Poll: No consensus on if Trump should fire Sessions

There is no consensus among the respondents to a new American Barometer poll on if President Trump should fire Attorney General Jeff Sessions, if Sessions should resign or if Sessions should stay on as leader of the Department of Justice.

The survey, conducted by Hill.TV and the HarrisX polling company, found that 40 percent of Americans said they were not sure what should happen with Sessions, while 21 percent said he should resign. 

Eleven percent of respondents said Trump should fire Sessions, while 28 percent said he should continue to serve as the country’s top law enforcement official. 

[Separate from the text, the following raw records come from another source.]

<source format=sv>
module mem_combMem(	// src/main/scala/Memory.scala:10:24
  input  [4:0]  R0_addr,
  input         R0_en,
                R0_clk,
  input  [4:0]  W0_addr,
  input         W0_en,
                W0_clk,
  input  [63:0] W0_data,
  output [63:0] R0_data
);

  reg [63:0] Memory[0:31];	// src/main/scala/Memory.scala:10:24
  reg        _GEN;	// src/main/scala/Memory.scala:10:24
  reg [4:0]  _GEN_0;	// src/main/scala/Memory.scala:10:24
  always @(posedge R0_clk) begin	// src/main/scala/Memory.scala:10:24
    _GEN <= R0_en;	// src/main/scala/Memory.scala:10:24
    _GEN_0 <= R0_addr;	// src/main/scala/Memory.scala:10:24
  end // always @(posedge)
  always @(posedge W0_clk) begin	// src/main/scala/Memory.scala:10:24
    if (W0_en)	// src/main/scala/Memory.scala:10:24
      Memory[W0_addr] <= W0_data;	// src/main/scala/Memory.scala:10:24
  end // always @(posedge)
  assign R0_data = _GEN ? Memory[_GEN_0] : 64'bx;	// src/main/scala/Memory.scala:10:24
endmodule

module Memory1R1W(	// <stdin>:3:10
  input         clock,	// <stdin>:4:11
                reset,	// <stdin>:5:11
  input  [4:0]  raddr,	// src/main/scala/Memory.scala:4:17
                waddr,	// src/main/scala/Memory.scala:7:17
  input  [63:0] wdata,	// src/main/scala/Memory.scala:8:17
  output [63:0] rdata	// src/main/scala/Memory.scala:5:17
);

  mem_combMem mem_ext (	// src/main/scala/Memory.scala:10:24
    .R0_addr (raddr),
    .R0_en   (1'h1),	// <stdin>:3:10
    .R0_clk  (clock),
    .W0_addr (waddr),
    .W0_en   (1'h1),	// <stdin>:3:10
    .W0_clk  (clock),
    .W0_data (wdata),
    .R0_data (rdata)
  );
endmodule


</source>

Trump has frequently launched public attacks on his own attorney general over the past year after Sessions recused himself from special counsel Robert Mueller’s probe into Russian interference in the 2016 presidential election, including any ties between the Trump campaign and Moscow. 

The president slammed Sessions during an interview with Hill.TV last week.

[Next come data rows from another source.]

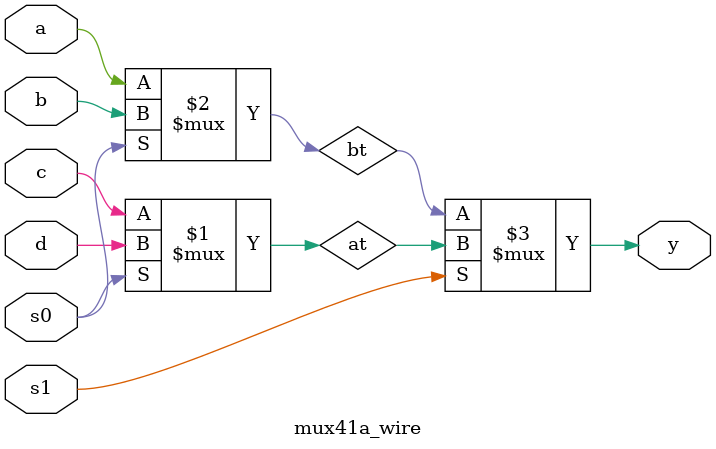
<source format=v>
module mux41a_wire(a,b,c,d,s1,s0,y);
	input a,b,c,d,s1,s0;
	output y;
	wire at =s0?d:c;
	wire bt =s0?b:a;
	wire y =(s1?at:bt);
endmodule

</source>
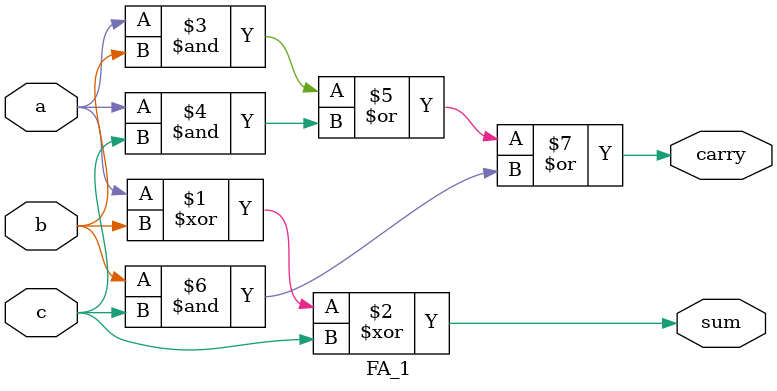
<source format=v>
module FA_1 (a, b, c, sum, carry);
    input a, b, c;

    output sum, carry;

    assign sum = a ^ b ^ c;
    assign carry = a & b | a & c | b & c;

endmodule
</source>
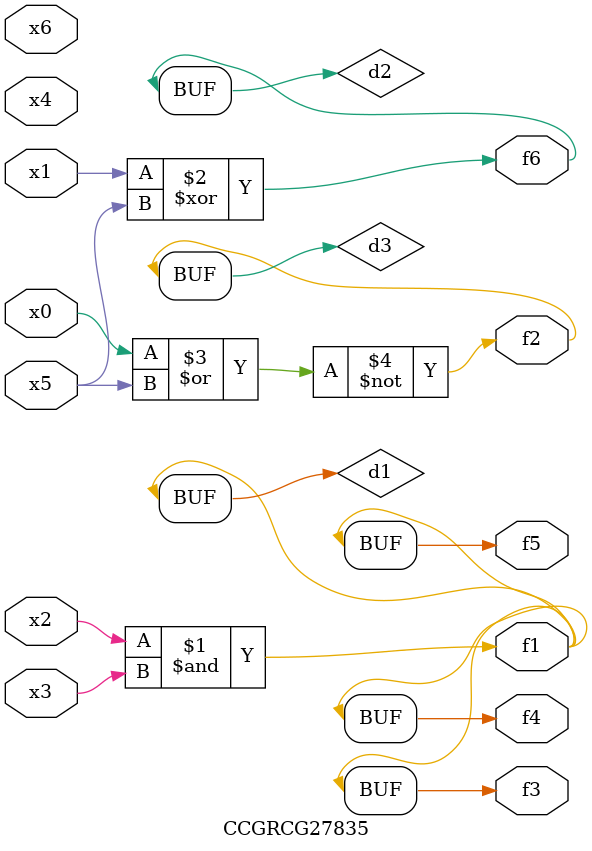
<source format=v>
module CCGRCG27835(
	input x0, x1, x2, x3, x4, x5, x6,
	output f1, f2, f3, f4, f5, f6
);

	wire d1, d2, d3;

	and (d1, x2, x3);
	xor (d2, x1, x5);
	nor (d3, x0, x5);
	assign f1 = d1;
	assign f2 = d3;
	assign f3 = d1;
	assign f4 = d1;
	assign f5 = d1;
	assign f6 = d2;
endmodule

</source>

“I don’t have an attorney general. It’s very sad,” Trump said. 

Political analyst Bill Schneider told Hill.TV’s Joe Concha that Trump’s attacks on Sessions demonstrate that he does not fully grasp what the role is meant to entail. 

“My take is that the president of the United States doesn’t understand the job of the attorney general,” Schneider said on “What America’s Thinking.” 

“The attorney general is not Trump’s wingman. He is not his primary lawyer. He’s the head of the Justice Department. He has a constitutional function. Trump believes that the attorney general should be there to protect the president. That’s just not true,” he continued. 

The poll was conducted before it was revealed that Trump and Deputy Attorney General Rod Rosenstein, who has presided over the Russia probe in Sessions’s place, would have a meeting on Thursday that could determine Rosenstein’s future with the department. 

Trump has also publicly slammed Rosenstein in the past, as have many House Republicans, who accuse him of stymieing their probes into alleged anti-Trump bias at the Justice Department.

The New York Times reported on Friday that Rosenstein discussed wearing a wire to record the president as a plan to use the 25th Amendment to oust Trump from office. Rosenstein has denied the report, but it has cast doubt on his survival at the Justice Department.

The American Barometer poll was conducted Sept. 21–22 among 1,000 registered voters. The sampling margin of error is plus or minus 3.1 percentage points.